Menteri Luar Negeri Iran, Abbas Araqchi menegaskan pembunuhan wakil komandan Garda Revolusi Iran di Lebanon adalah kejahatan mengerikan yang tidak bisa dibiarkan begitu saja, Minggu (29/9). Iran tidak akan tinggal diam atas peristiwa ini.
Seperti diketahui, Brigadir Jenderal Abbas Nilforoushan tewas dalam serangan udara yang dilakukan oleh Israel di Lebanon pada hari Jumat (27/9). Kejadian ini juga ikut menewaskan pemimpin kelompok milisi Hizbullah, Hassan Nasrallah.
Rilis Data Genting dari China dan AS
Para pelaku pasar juga akan mencermati rilis data dari China dan Amerika Serikat (AS) sebagai dua negara yang memiliki pengaruh dan kekuatan ekonomi besar bagi dunia.
China memulai langkahnya dengan laporan NBS Manufacturing PMI pada hari ini (30/9/2024). Dengan angka 49.1 di bulan sebelumnya, ekonomi terbesar Asia ini tampaknya belum sepenuhnya bangkit.
Di sisi lain, PMI Non-Manufacturing, meski sedikit melemah, tetap kokoh di zona ekspansi pada 50.3. Sentimen pasar mungkin berharap pada stabilitas General PMI dan Caixin Manufacturing PMI, yang memberi secercah harapan dengan konsensus mendekati 50.4. Ini adalah pertempuran antara realitas dan harapan di negeri Tirai Bambu.

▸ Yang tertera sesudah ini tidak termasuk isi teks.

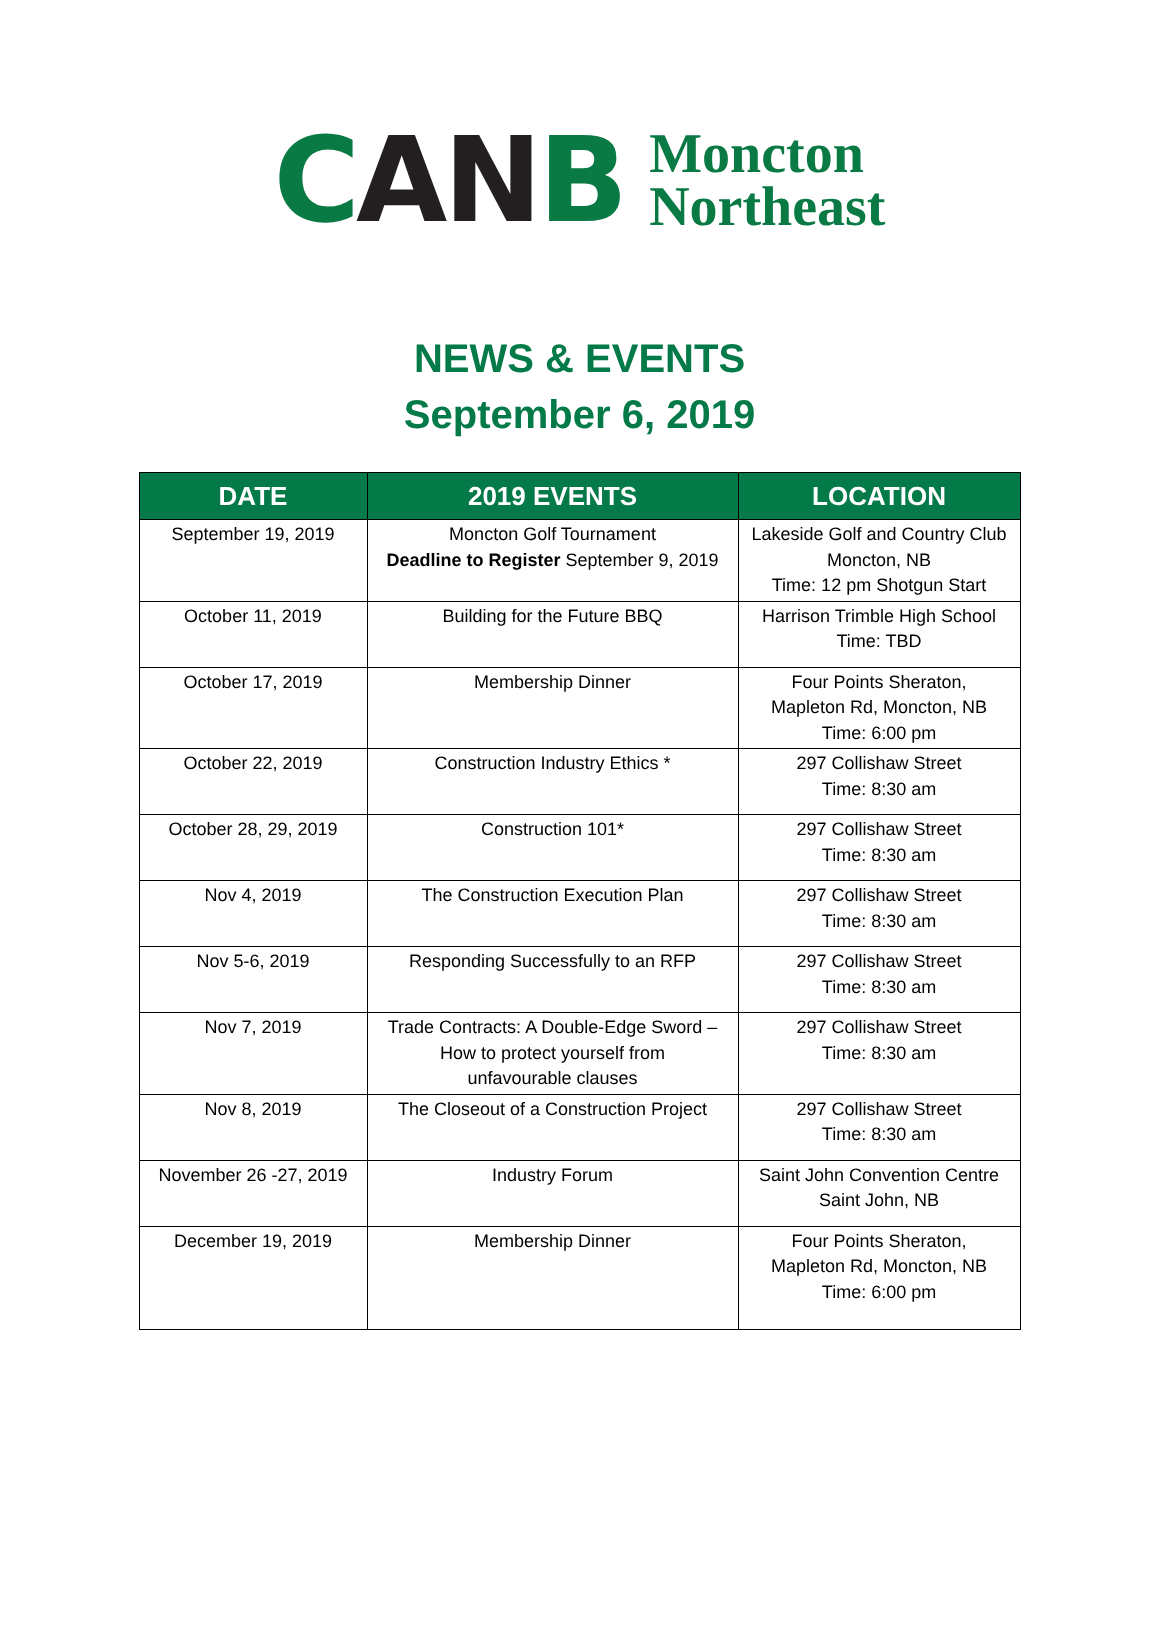CANB
Moncton
Northeast
NEWS & EVENTS
September 6, 2019
| DATE | 2019 EVENTS | LOCATION |
| --- | --- | --- |
| September 19, 2019 | Moncton Golf Tournament Deadline to Register September 9, 2019 | Lakeside Golf and Country Club Moncton, NB Time: 12 pm Shotgun Start |
| October 11, 2019 | Building for the Future BBQ | Harrison Trimble High School Time: TBD |
| October 17, 2019 | Membership Dinner | Four Points Sheraton, Mapleton Rd, Moncton, NB Time: 6:00 pm |
| October 22, 2019 | Construction Industry Ethics * | 297 Collishaw Street Time: 8:30 am |
| October 28, 29, 2019 | Construction 101* | 297 Collishaw Street Time: 8:30 am |
| Nov 4, 2019 | The Construction Execution Plan | 297 Collishaw Street Time: 8:30 am |
| Nov 5-6, 2019 | Responding Successfully to an RFP | 297 Collishaw Street Time: 8:30 am |
| Nov 7, 2019 | Trade Contracts: A Double-Edge Sword – How to protect yourself from unfavourable clauses | 297 Collishaw Street Time: 8:30 am |
| Nov 8, 2019 | The Closeout of a Construction Project | 297 Collishaw Street Time: 8:30 am |
| November 26 -27, 2019 | Industry Forum | Saint John Convention Centre Saint John, NB |
| December 19, 2019 | Membership Dinner | Four Points Sheraton, Mapleton Rd, Moncton, NB Time: 6:00 pm |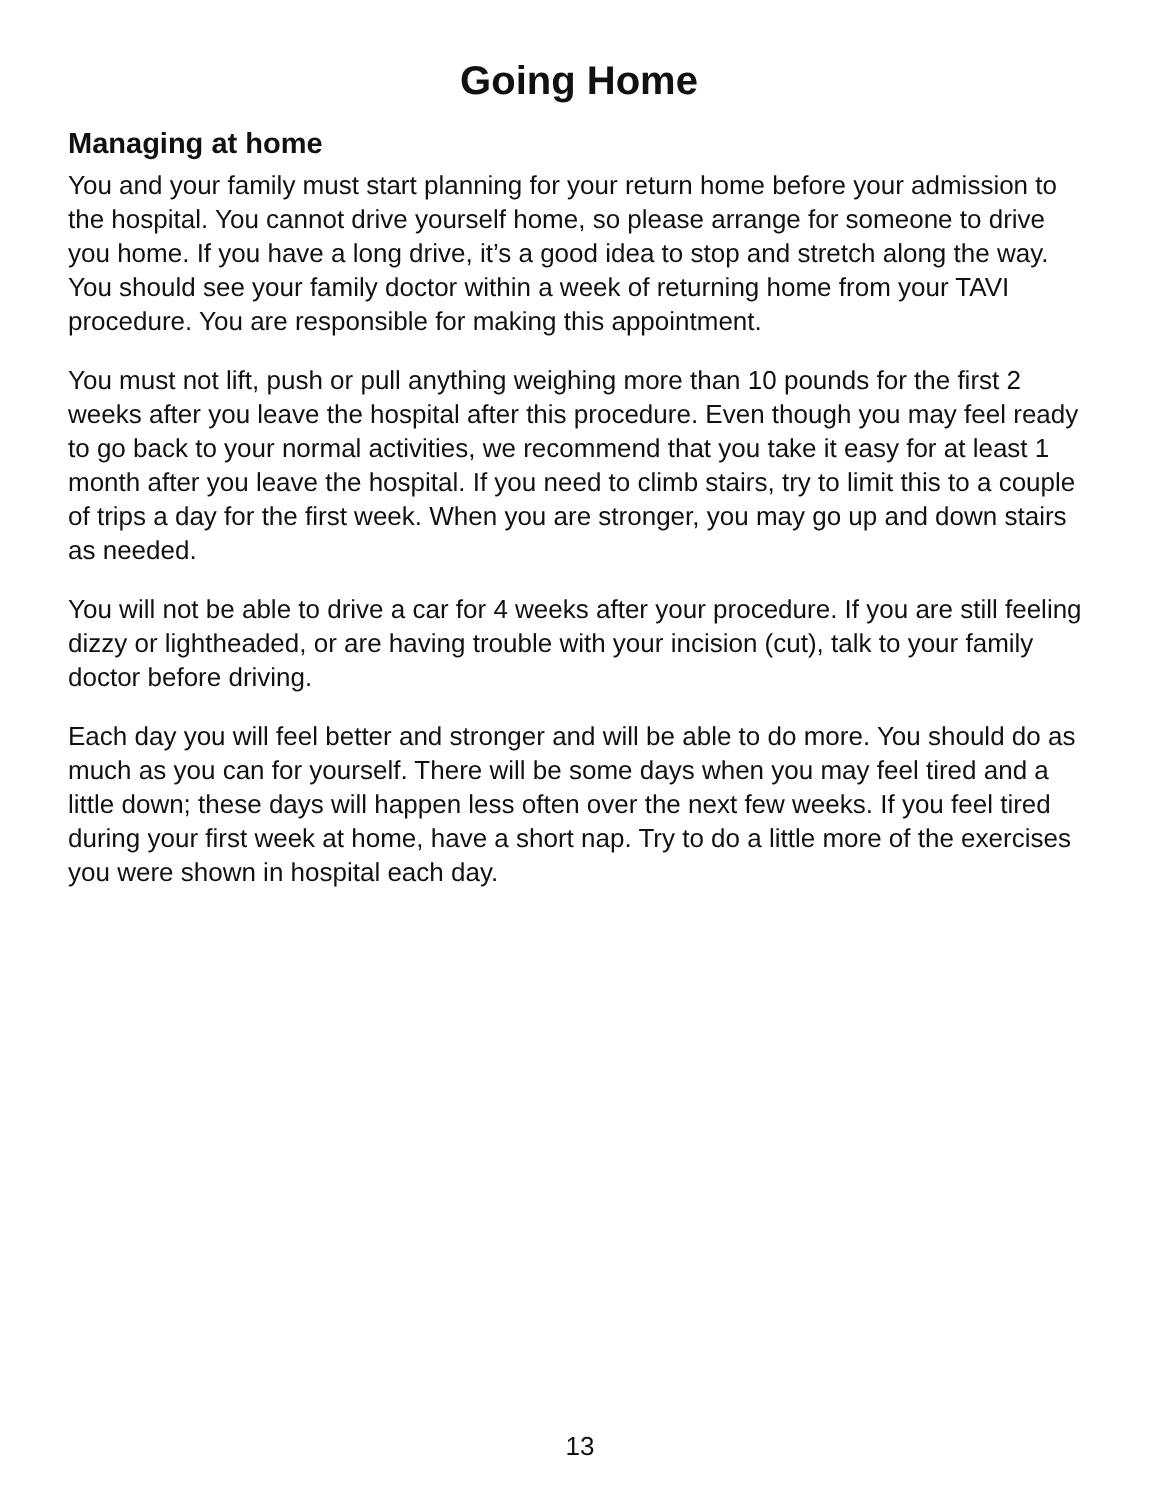Going Home
Managing at home
You and your family must start planning for your return home before your admission to the hospital. You cannot drive yourself home, so please arrange for someone to drive you home. If you have a long drive, it’s a good idea to stop and stretch along the way. You should see your family doctor within a week of returning home from your TAVI procedure. You are responsible for making this appointment.
You must not lift, push or pull anything weighing more than 10 pounds for the first 2 weeks after you leave the hospital after this procedure. Even though you may feel ready to go back to your normal activities, we recommend that you take it easy for at least 1 month after you leave the hospital. If you need to climb stairs, try to limit this to a couple of trips a day for the first week. When you are stronger, you may go up and down stairs as needed.
You will not be able to drive a car for 4 weeks after your procedure. If you are still feeling dizzy or lightheaded, or are having trouble with your incision (cut), talk to your family doctor before driving.
Each day you will feel better and stronger and will be able to do more. You should do as much as you can for yourself. There will be some days when you may feel tired and a little down; these days will happen less often over the next few weeks. If you feel tired during your first week at home, have a short nap. Try to do a little more of the exercises you were shown in hospital each day.
13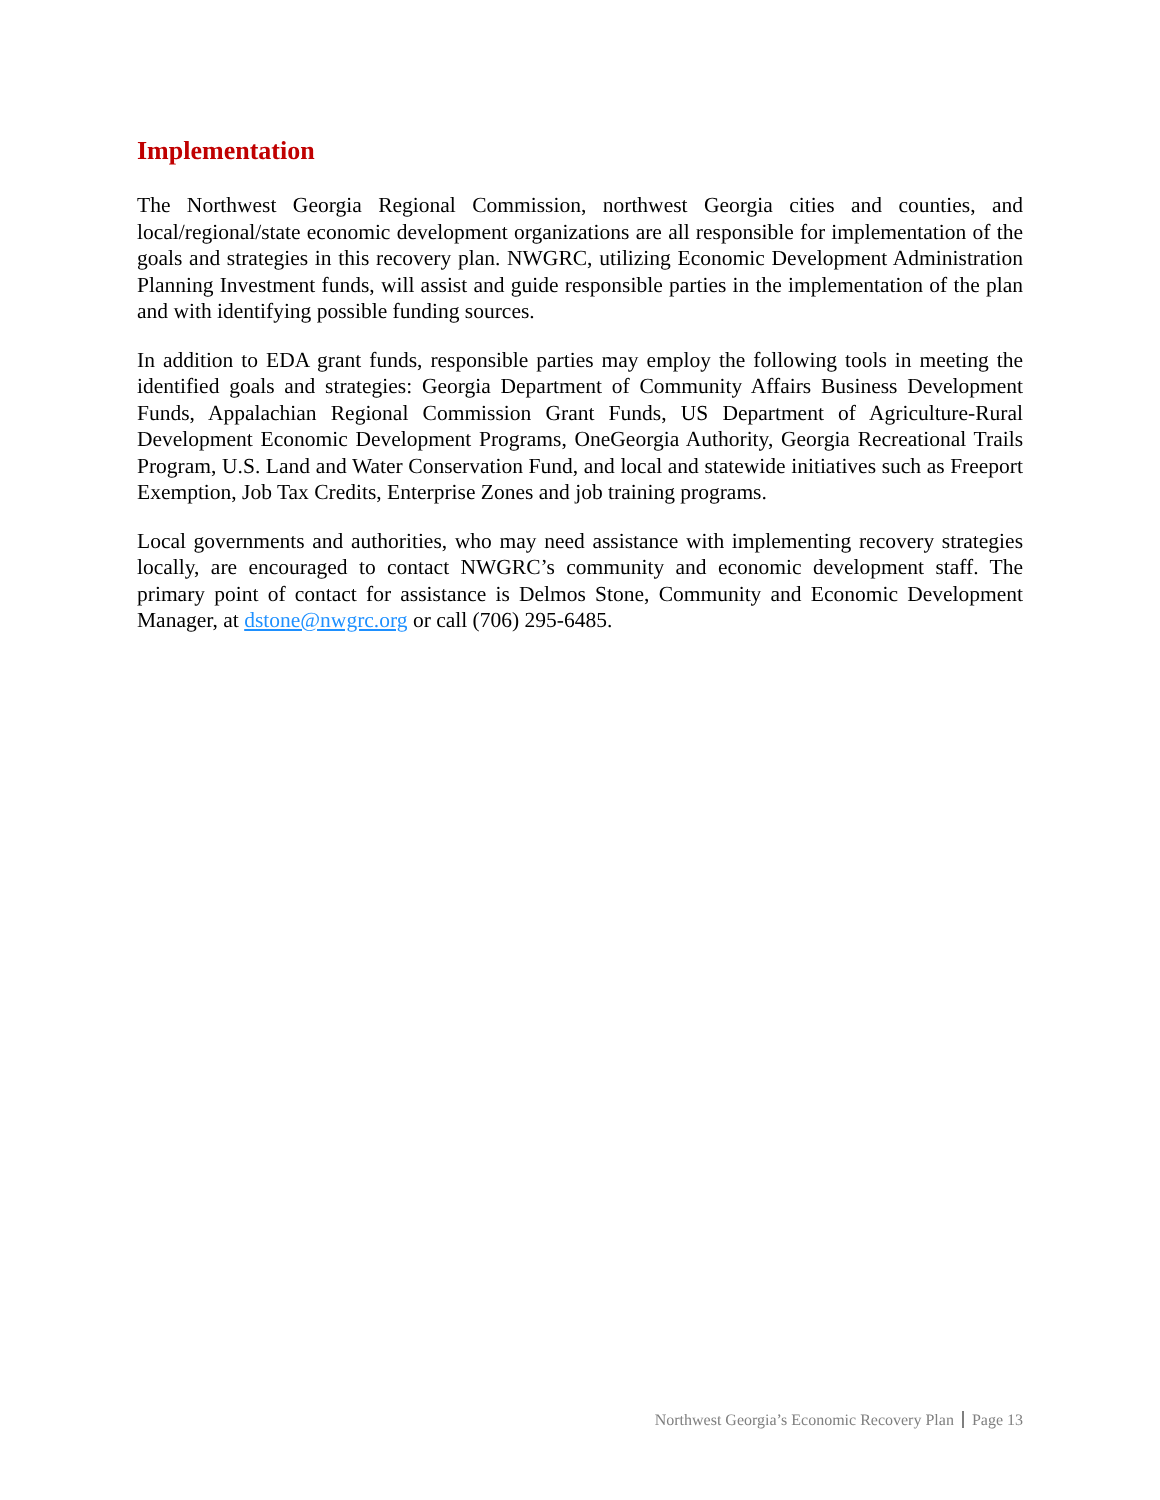Implementation
The Northwest Georgia Regional Commission, northwest Georgia cities and counties, and local/regional/state economic development organizations are all responsible for implementation of the goals and strategies in this recovery plan. NWGRC, utilizing Economic Development Administration Planning Investment funds, will assist and guide responsible parties in the implementation of the plan and with identifying possible funding sources.
In addition to EDA grant funds, responsible parties may employ the following tools in meeting the identified goals and strategies: Georgia Department of Community Affairs Business Development Funds, Appalachian Regional Commission Grant Funds, US Department of Agriculture-Rural Development Economic Development Programs, OneGeorgia Authority, Georgia Recreational Trails Program, U.S. Land and Water Conservation Fund, and local and statewide initiatives such as Freeport Exemption, Job Tax Credits, Enterprise Zones and job training programs.
Local governments and authorities, who may need assistance with implementing recovery strategies locally, are encouraged to contact NWGRC’s community and economic development staff. The primary point of contact for assistance is Delmos Stone, Community and Economic Development Manager, at dstone@nwgrc.org or call (706) 295-6485.
Northwest Georgia’s Economic Recovery Plan Page 13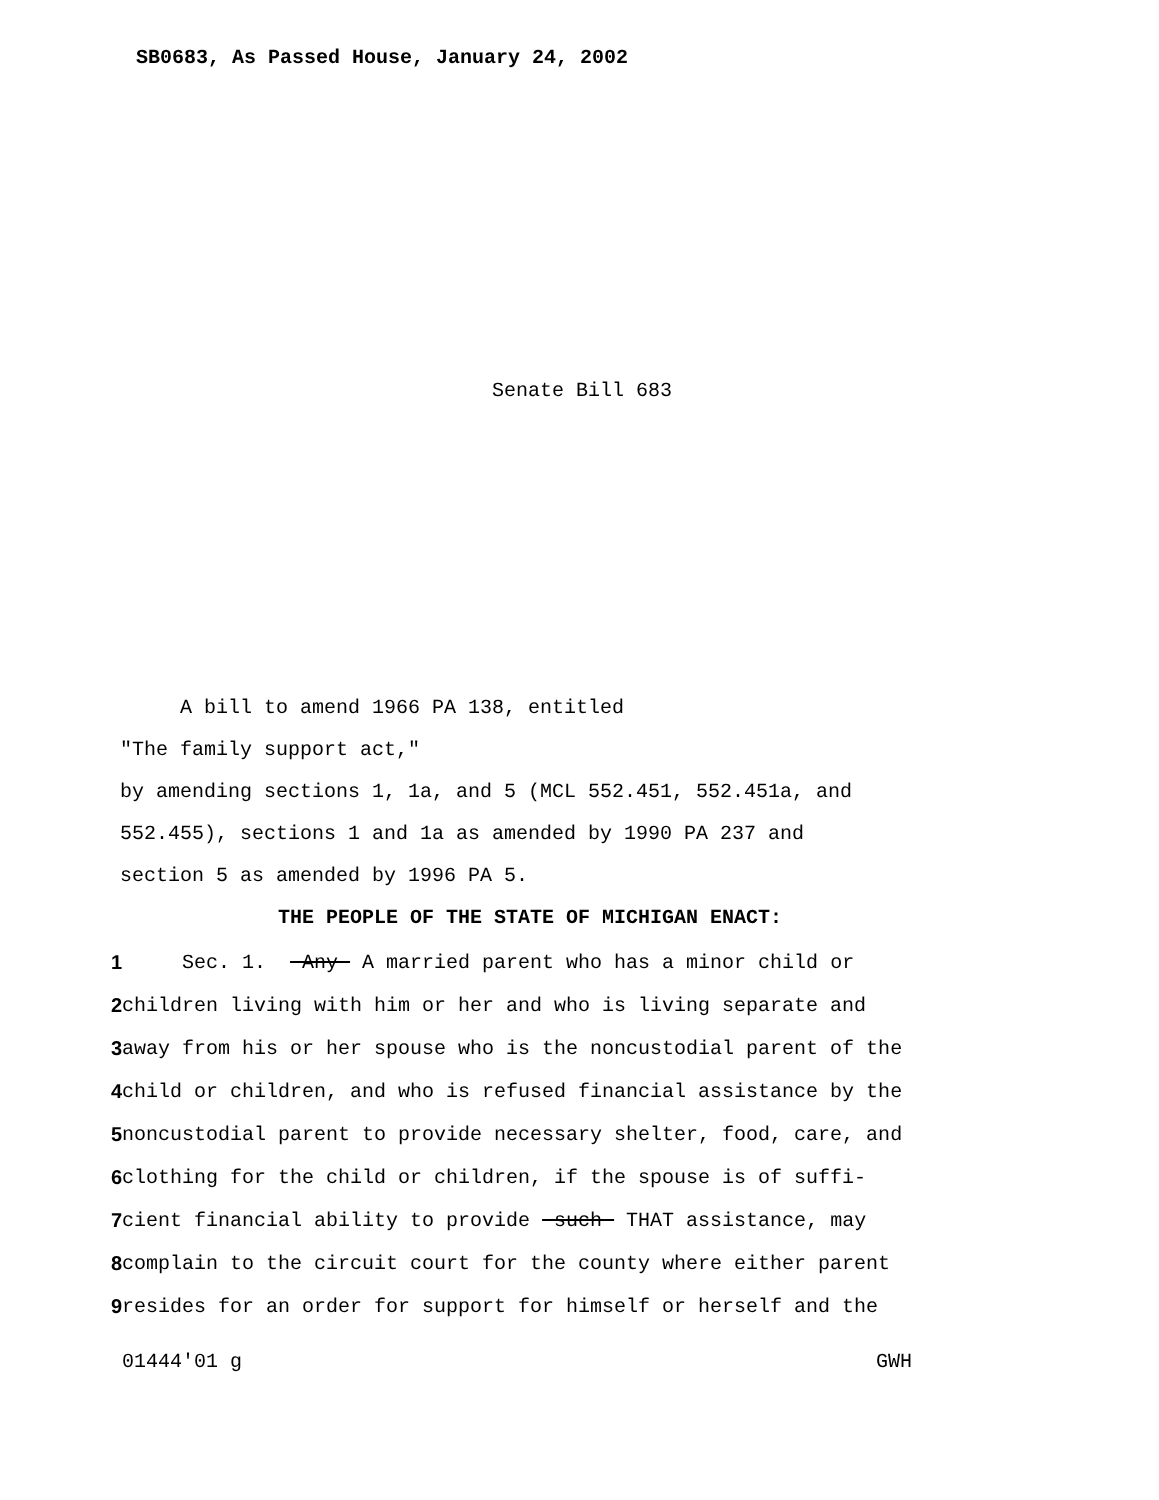SB0683, As Passed House, January 24, 2002
Senate Bill 683
A bill to amend 1966 PA 138, entitled
"The family support act,"
by amending sections 1, 1a, and 5 (MCL 552.451, 552.451a, and
552.455), sections 1 and 1a as amended by 1990 PA 237 and
section 5 as amended by 1996 PA 5.
THE PEOPLE OF THE STATE OF MICHIGAN ENACT:
1 Sec. 1. Any A married parent who has a minor child or
2 children living with him or her and who is living separate and
3 away from his or her spouse who is the noncustodial parent of the
4 child or children, and who is refused financial assistance by the
5 noncustodial parent to provide necessary shelter, food, care, and
6 clothing for the child or children, if the spouse is of suffi-
7 cient financial ability to provide such THAT assistance, may
8 complain to the circuit court for the county where either parent
9 resides for an order for support for himself or herself and the
01444'01 g GWH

Sementara dari AS, akan rilis data Non-Farm Payrolls AS. Konsensus berada di angka 142K, menandakan potensi perlambatan di sektor pekerjaan. Tingkat pengangguran yang diproyeksikan stabil di 4.2%, serta pertumbuhan gaji per jam yang diantisipasi melemah, menjadi penentu apakah Federal Reserve akan melunak di pertemuan berikutnya.
Secara keseluruhan, pekan depan dipenuhi oleh data ekonomi penting yang akan memengaruhi sentimen pasar global. Dari pertumbuhan manufaktur di China hingga data tenaga kerja di AS, investor akan fokus pada bagaimana data ini membentuk prospek ekonomi dan kebijakan moneter ke depan.